Directive 1.
Return the passage of the copper market report starting at "Copper prices in" and ending at "and underpinning prices.", copied without any change.

Text segment.
╭──

SINGAPORE: London copper dropped on Tuesday, giving up some of previous session's sharp gains to a near two-week top, as a slowdown in China dented the outlook for demand from the world's top consumer of the metal.
Activity among China's large goods producers slowed to multi-month lows as global demand weakened, data showed on Monday, even as US manufacturing staged a modest rebound.
Three-month copper on the London Metal Exchange slipped by 0.6 percent to $6,937.75 a tonne by 0229 GMT, paring gains from the previous session when it climbed 3.4 percent to stage its biggest one-day rally in two months.
"Last night's move was purely short-covering -- we've got a broader macro weakness eating away at copper," said analyst Tim Radford at Sydney-based advisory Rivkin.
"I still see that there is further downside, although this Friday will be pretty crucial to near-term direction," he added.
Markets are awaiting US non-farm payrolls data for June, which is due on Friday, for signals about the health of the world's largest economy and hints on when the Federal Reserve may begin to taper its huge bond-buying programme.
Copper prices in Shanghai, however, extended gains into a second straight day. The most-traded October copper contract on the Shanghai Futures Exchange climbed 1.96 percent to 50,000 yuan ($8,200) a tonne.
Copper drew some support from a flurry of demand for financing purposes in China after a short-term squeeze on liquidity in domestic markets intensified in June.
Some trading companies import metal before selling it onto the domestic market in return for cash, pushing up premiums for copper in bonded zone stores and underpinning prices.

╰──

Directive 2.
Retype the records without alteration, starting at their beginning and ending at the line that contains "s & Conditions". Leave the pictures out of your answer.

Source data.

╭──

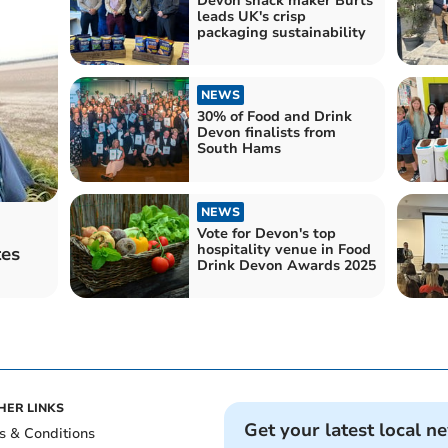
Devon snack maker Burts
leads UK's crisp
packaging sustainability
NEWS
30% of Food and Drink
Devon finalists from
South Hams
NEWS
Vote for Devon's top
hospitality venue in Food
tes
Drink Devon Awards 2025
HER LINKS
Get your latest local n
s & Conditions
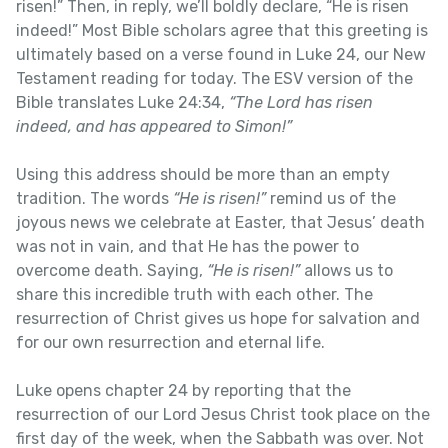
risen!” Then, in reply, we’ll boldly declare, “He is risen
indeed!” Most Bible scholars agree that this greeting is
ultimately based on a verse found in Luke 24, our New
Testament reading for today. The ESV version of the
Bible translates Luke 24:34,
“The Lord has risen
indeed, and has appeared to Simon!”
Using this address should be more than an empty
tradition. The words
“He is risen!”
remind us of the
joyous news we celebrate at Easter, that Jesus’ death
was not in vain, and that He has the power to
overcome death. Saying,
“He is risen!”
allows us to
share this incredible truth with each other. The
resurrection of Christ gives us hope for salvation and
for our own resurrection and eternal life.
Luke opens chapter 24 by reporting that the
resurrection of our Lord Jesus Christ took place on the
first day of the week, when the Sabbath was over. Not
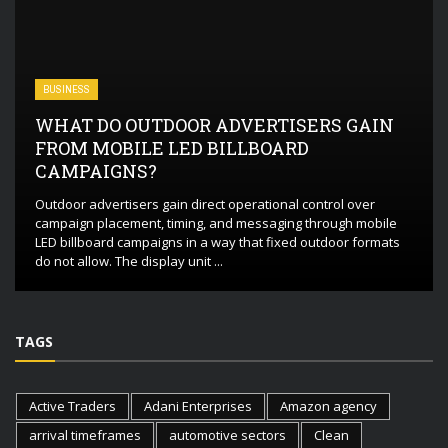
BUSINESS
WHAT DO OUTDOOR ADVERTISERS GAIN
FROM MOBILE LED BILLBOARD
CAMPAIGNS?
Outdoor advertisers gain direct operational control over
campaign placement, timing, and messaging through mobile
LED billboard campaigns in a way that fixed outdoor formats
do not allow. The display unit ...
TAGS
Active Traders
Adani Enterprises
Amazon agency
arrival timeframes
automotive sectors
Clean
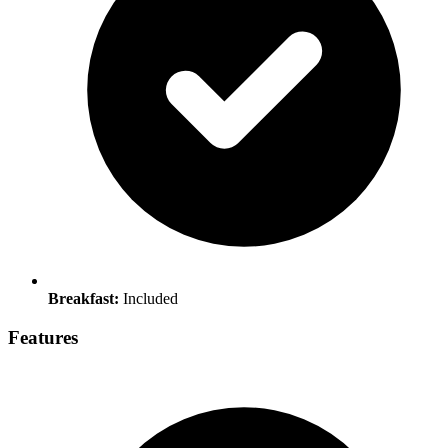
Breakfast:
Included
Features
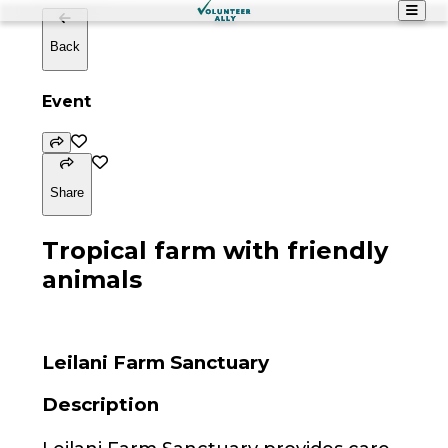
Back
Event
Share
Tropical farm with friendly
animals
Leilani Farm Sanctuary
Description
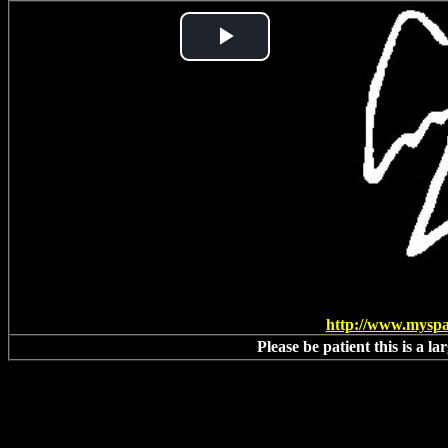
Play
Video
http://www.mysp
Please be patient this is a l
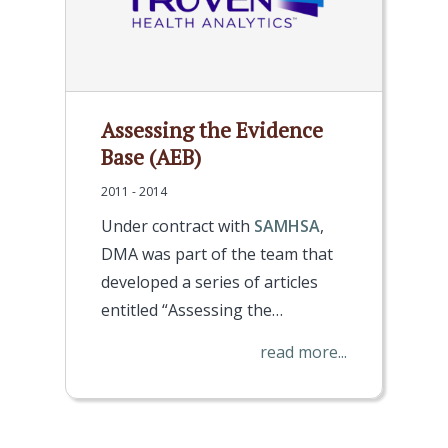
Assessing the Evidence
Base (AEB)
2011 - 2014
Under contract with
SAMHSA
,
DMA was part of the team that
developed a series of articles
entitled “Assessing the…
read more...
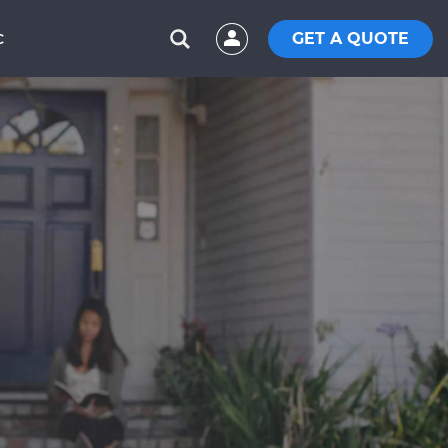
GET A QUOTE
C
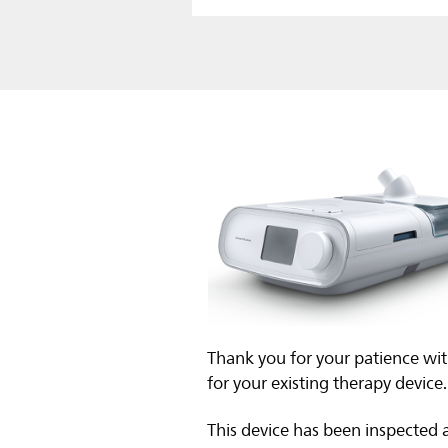
Thank you for your patience wit
for your existing therapy device.
This device has been inspected 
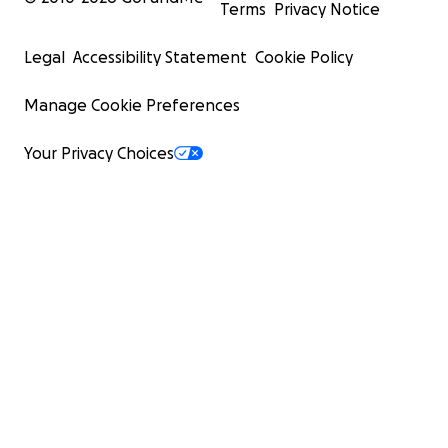
Terms
Privacy Notice
Legal
Accessibility Statement
Cookie Policy
Manage Cookie Preferences
Your Privacy Choices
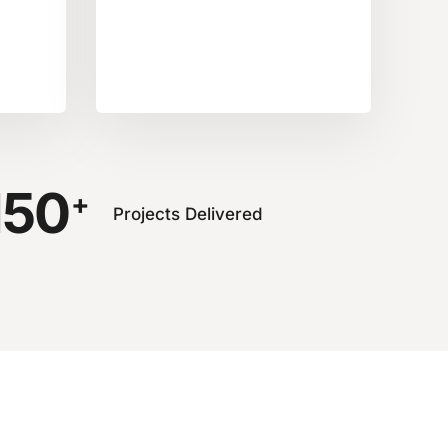
150
+
Projects Delivered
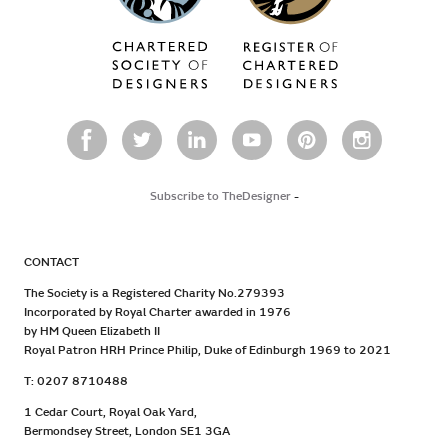
Subscribe to TheDesigner
-
CONTACT
The Society is a Registered Charity No.279393
Incorporated by Royal Charter awarded in 1976
by HM Queen Elizabeth II
Royal Patron HRH Prince Philip, Duke of Edinburgh 1969 to 2021
T: 0207 8710488
1 Cedar Court, Royal Oak Yard,
Bermondsey Street, London SE1 3GA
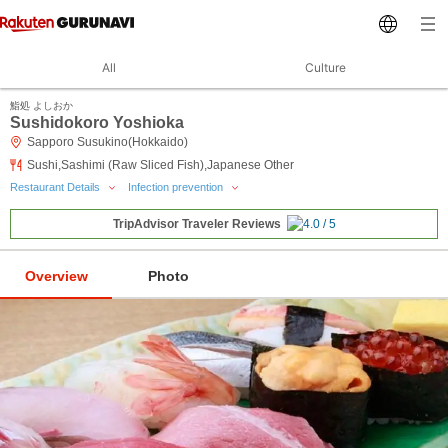
All
Culture
鮨処 よしおか
Sushidokoro Yoshioka
Sapporo Susukino(Hokkaido)
Sushi,Sashimi (Raw Sliced Fish),Japanese Other
Restaurant Details
Infection prevention
TripAdvisor Traveler Reviews
Overview
Photo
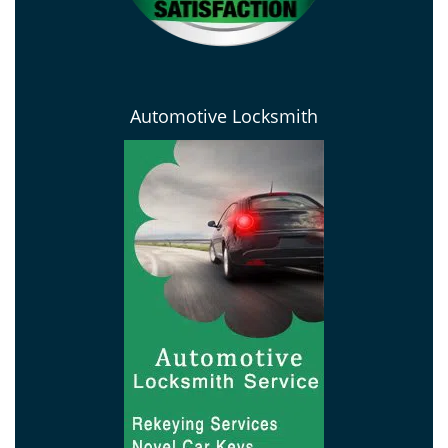
Automotive Locksmith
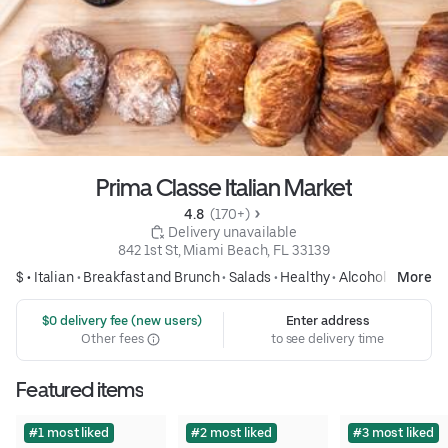
Prima Classe Italian Market
4.8 
 (170+)
 Delivery unavailable
842 1st St, Miami Beach, FL 33139
$ •
Italian
•
Breakfast and Brunch
•
Salads
•
Healthy
•
Alcohol
More
 $0 delivery fee (new users)
Enter address
Other fees
to see delivery time
Featured items
#1 most liked
#2 most liked
#3 most liked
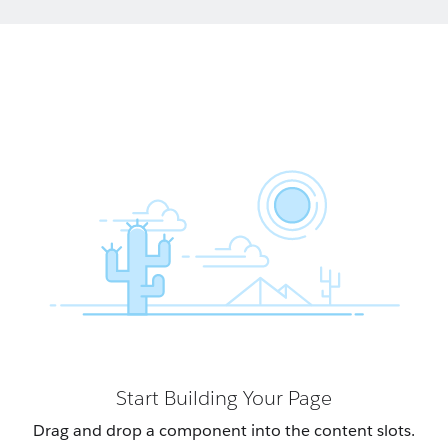
Start Building Your Page
Drag and drop a component into the content slots.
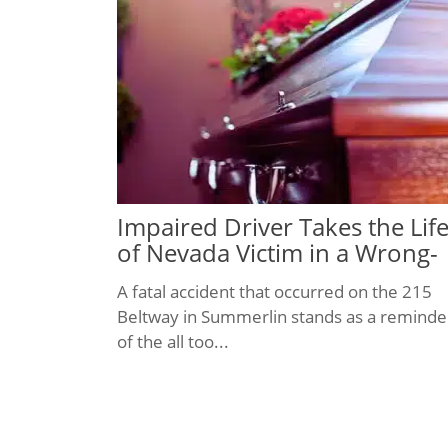
Impaired Driver Takes the Lif
of Nevada Victim in a Wrong-
Way Crash
A fatal accident that occurred on the 215
Beltway in Summerlin stands as a reminde
of the all too...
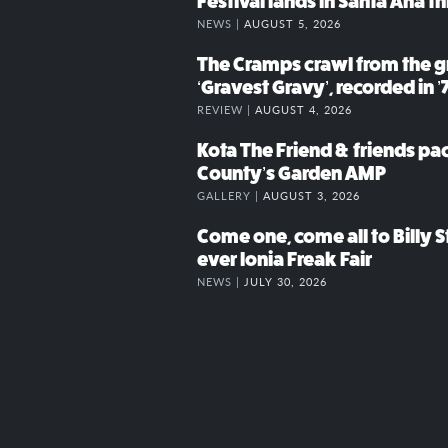
Festival lands in Santa Ana t
NEWS |
AUGUST 5, 2026
The Cramps crawl from the g
‘Gravest Gravy’, recorded in ’
REVIEW |
AUGUST 4, 2026
Kota The Friend & friends p
County’s Garden AMP
GALLERY |
AUGUST 3, 2026
Come one, come all to Billy St
ever Ionia Freak Fair
NEWS |
JULY 30, 2026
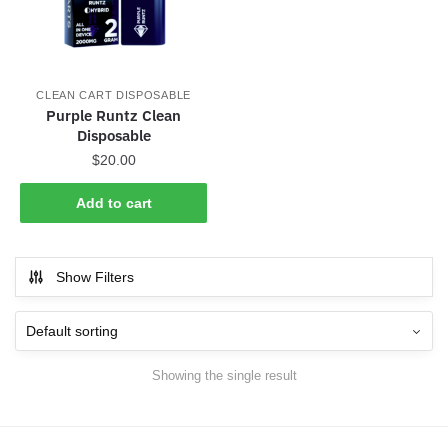
CLEAN CART DISPOSABLE
Purple Runtz Clean
Disposable
$
20.00
Add to cart
Show Filters
Showing the single result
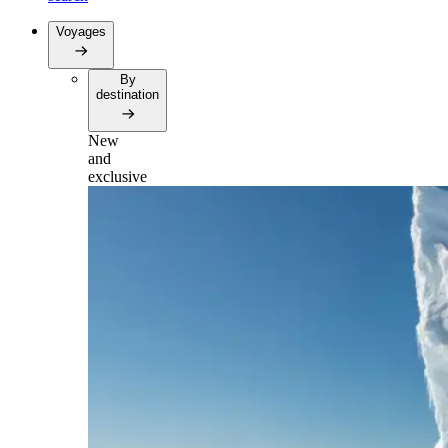
Voyages
By
destination
New
and
exclusive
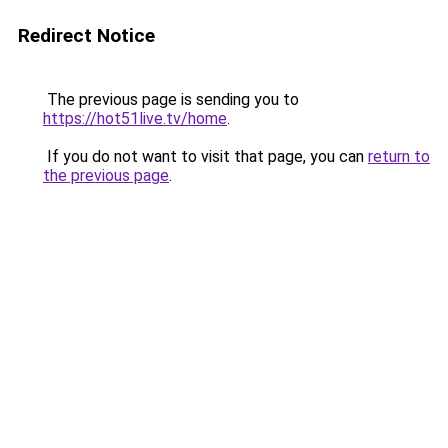
Redirect Notice
The previous page is sending you to
https://hot51live.tv/home
.
If you do not want to visit that page, you can
return to
the previous page
.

╰──

Expected output 1.
Copper prices in Shanghai, however, extended gains into a second straight day. The most-traded October copper contract on the Shanghai Futures Exchange climbed 1.96 percent to 50,000 yuan ($8,200) a tonne.
Copper drew some support from a flurry of demand for financing purposes in China after a short-term squeeze on liquidity in domestic markets intensified in June.
Some trading companies import metal before selling it onto the domestic market in return for cash, pushing up premiums for copper in bonded zone stores and underpinning prices.

Expected output 2.
Devon snack maker Burts
leads UK's crisp
packaging sustainability
NEWS
30% of Food and Drink
Devon finalists from
South Hams
NEWS
Vote for Devon's top
hospitality venue in Food
tes
Drink Devon Awards 2025
HER LINKS
Get your latest local n
s & Conditions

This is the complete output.